Magnetic tape provides a means for physically storing data to longitudinal tracks of a magnetic tape moved longitudinally with respect to read and/or write heads. One method for maximizing the amount of data that can be stored is to maximize the number of parallel tracks on the media, and that is typically accomplished by employing servo systems which provide track following and allow the tracks to be spaced very closely. Another method for maximizing the amount of data that can be stored is to maximize the amount of data that can be stored on an individual track, and often the recording and detection arrangements require that the longitudinal movement of the magnetic tape be kept relatively constant in order to maximize the data density of a track. Still another method for maximizing the amount of data that can be stored is to maximize the amount of magnetic tape that can be provided on a reel, for example, by making the magnetic tape thinner. The thin magnetic tape is more sensitive to variations in the longitudinal movement of the tape by a drive system, requiring that the longitudinal movement of the magnetic tape be kept relatively constant in order to avoid stretching of the tape or having slack in the tape.
Timing based servo systems allow both objectives to be attained. An example of a timing based servo system is the incorporated U.S. Pat. No. 5,689,384. A timing based servo system is employed, for example, with the Linear Tape Open (LTO) format, one example comprising the IBM LTO Ultrium magnetic tape drive and associated tape cartridge. A linear servo track comprises a pattern, for example, of prerecorded magnetic transitions or edges of stripes forming a timing based servo pattern of a repeating cyclic periodic sequence of transitions of two different slants or azimuthal orientations that extend laterally over the linear servo track. For example, the pattern may comprise transitions slanted, or having an azimuthal orientation, in a first direction with respect to the longitudinal direction of the linear servo track, alternating with transitions having different slants, for example, in the opposite direction. Thus, as the magnetic tape is moved with respect to a servo sensor in the longitudinal direction, the lateral positioning of the servo sensor with respect to the timing based servo track is sensed based on a measure of time between two transitions having different slants as compared to time between two transitions having parallel slants.

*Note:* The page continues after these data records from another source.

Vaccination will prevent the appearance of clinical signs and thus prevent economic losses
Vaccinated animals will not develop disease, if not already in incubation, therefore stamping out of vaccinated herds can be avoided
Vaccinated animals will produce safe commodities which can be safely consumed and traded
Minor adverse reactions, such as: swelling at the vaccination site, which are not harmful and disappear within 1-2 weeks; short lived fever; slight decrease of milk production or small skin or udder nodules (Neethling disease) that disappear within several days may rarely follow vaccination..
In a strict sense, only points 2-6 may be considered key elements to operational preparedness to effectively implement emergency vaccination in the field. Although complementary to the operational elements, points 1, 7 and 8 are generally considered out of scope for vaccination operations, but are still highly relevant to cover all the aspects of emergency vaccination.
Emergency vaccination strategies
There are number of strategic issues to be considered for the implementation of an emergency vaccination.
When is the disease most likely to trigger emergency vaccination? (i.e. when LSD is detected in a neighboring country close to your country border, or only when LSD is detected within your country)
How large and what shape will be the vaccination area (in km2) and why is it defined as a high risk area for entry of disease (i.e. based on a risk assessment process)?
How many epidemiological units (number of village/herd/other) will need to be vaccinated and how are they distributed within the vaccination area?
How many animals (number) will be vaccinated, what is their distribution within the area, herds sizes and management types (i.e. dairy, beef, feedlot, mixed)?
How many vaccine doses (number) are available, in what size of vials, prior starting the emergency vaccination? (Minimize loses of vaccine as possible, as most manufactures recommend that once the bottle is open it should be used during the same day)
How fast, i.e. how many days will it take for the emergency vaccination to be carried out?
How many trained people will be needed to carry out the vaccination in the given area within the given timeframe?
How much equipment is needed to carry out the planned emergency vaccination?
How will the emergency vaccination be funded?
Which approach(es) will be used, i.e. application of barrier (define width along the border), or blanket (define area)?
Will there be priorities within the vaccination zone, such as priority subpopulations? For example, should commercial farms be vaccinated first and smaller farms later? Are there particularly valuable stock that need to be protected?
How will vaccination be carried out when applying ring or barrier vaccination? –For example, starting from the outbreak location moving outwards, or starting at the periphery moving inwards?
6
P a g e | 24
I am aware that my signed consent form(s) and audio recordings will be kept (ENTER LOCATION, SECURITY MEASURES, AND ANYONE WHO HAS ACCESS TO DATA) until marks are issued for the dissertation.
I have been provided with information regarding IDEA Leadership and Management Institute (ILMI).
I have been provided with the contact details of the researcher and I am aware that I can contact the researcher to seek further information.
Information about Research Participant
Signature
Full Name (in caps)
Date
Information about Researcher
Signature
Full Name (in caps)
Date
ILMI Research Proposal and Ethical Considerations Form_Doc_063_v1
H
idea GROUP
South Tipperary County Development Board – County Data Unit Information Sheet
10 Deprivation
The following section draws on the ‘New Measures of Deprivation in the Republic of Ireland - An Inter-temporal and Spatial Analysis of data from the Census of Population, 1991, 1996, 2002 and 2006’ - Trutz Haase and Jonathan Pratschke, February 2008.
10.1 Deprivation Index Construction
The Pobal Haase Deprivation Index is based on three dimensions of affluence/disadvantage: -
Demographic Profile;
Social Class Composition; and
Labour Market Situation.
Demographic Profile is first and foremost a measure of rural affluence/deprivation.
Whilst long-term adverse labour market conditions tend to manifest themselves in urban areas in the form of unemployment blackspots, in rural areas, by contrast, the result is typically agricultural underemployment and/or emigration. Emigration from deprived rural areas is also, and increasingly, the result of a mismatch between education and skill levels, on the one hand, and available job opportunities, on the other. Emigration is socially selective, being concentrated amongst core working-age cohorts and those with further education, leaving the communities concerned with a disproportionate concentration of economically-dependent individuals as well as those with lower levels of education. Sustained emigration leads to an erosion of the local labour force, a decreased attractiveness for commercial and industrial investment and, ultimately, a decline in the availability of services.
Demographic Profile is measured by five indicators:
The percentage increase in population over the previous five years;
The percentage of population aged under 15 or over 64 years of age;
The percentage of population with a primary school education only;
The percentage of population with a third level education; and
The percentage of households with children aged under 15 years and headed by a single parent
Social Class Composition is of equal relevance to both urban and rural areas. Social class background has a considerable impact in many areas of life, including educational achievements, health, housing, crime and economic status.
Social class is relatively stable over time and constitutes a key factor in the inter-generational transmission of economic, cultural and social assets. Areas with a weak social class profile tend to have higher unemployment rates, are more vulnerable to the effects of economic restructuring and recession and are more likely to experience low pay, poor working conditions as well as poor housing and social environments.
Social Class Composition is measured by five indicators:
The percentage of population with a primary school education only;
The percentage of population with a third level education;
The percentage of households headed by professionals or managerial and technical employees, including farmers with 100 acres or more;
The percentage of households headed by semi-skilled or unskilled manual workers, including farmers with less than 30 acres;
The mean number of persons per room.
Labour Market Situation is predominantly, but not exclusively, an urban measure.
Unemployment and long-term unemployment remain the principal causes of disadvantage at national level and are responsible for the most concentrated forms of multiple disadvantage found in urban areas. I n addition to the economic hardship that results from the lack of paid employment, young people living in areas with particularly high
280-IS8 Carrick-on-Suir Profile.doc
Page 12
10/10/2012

The relative timing of the transitions read by the servo read head varies linearly depending on the lateral position of the head. Herein, the terms “slant”, “slanted” or “slants” refer to any azimuthal orientation, including no slant, or a transition that is perpendicular to the longitudinal direction or parallel to the transverse direction.
The lateral position of a servo sensor with respect to the servo track may comprise a measure of time between two transitions having different slants, this distance called the “a” distance, as compared to time between two transitions having the same slant, this distance called the “b” distance. The servo tracks are typically generated by a servo writer having two spaced apart write elements of different slants, forming the “a” distance, which are pulsed simultaneously. Thus, the “a” geometric distance is determined photo lithographically, and is independent of the timing or the velocity of the servo writer drive.
With the servo writer utilizing two spaced apart elements with different slants, the writer generator is pulsed periodically with the period between pulses set so that, with the nominal tape velocity of the servo writer drive, the geometric distance between elements having the same slant (generated by the same element of the writer) is the “b” distance discussed above. Thus substantial error in the velocity of the tape by the servo writer drive or substantial error in the timing between the pulses, results in an error in the “b” distance and hence an error in the lateral position calculated based on the “b” pulse timing.
Further, the longitudinal velocity of the magnetic tape is determined based on measuring the timing between two transitions having the same slant, the “b” distance. Thus substantial error in the velocity of the tape by the servo writer drive or substantial error in the timing between the pulses, results in an error in the “b” distance and hence an error in the longitudinal velocity of the tape calculated based on the “b” pulse timing.
Error in the resultant spacing of the “b” transitions cannot be compensated for in the magnetic tape drive because the error is written into the magnetic tape in the servo pattern.